TASK TO COMPLETE
Copy the data that follows, character for character, minus the pictures.

DATA section start

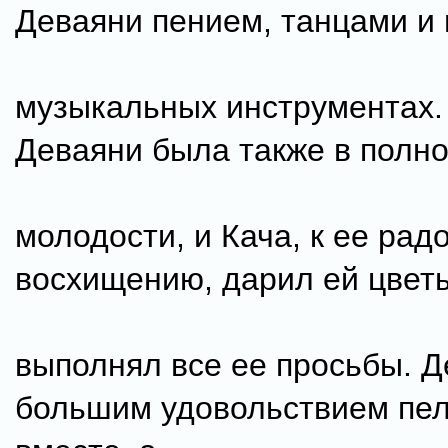
Деваяни пением, танцами и 
музыкальных инструментах.
Деваяни была также в полн
молодости, и Кача, к ее рад
восхищению, дарил ей цвет
выполнял все ее просьбы. Д
большим удовольствием пел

DATA section end

EXERCISE OUTPUT
Деваяни пением, танцами и 
музыкальных инструментах.
Деваяни была также в полн
молодости, и Кача, к ее рад
восхищению, дарил ей цвет
выполнял все ее просьбы. Д
большим удовольствием пел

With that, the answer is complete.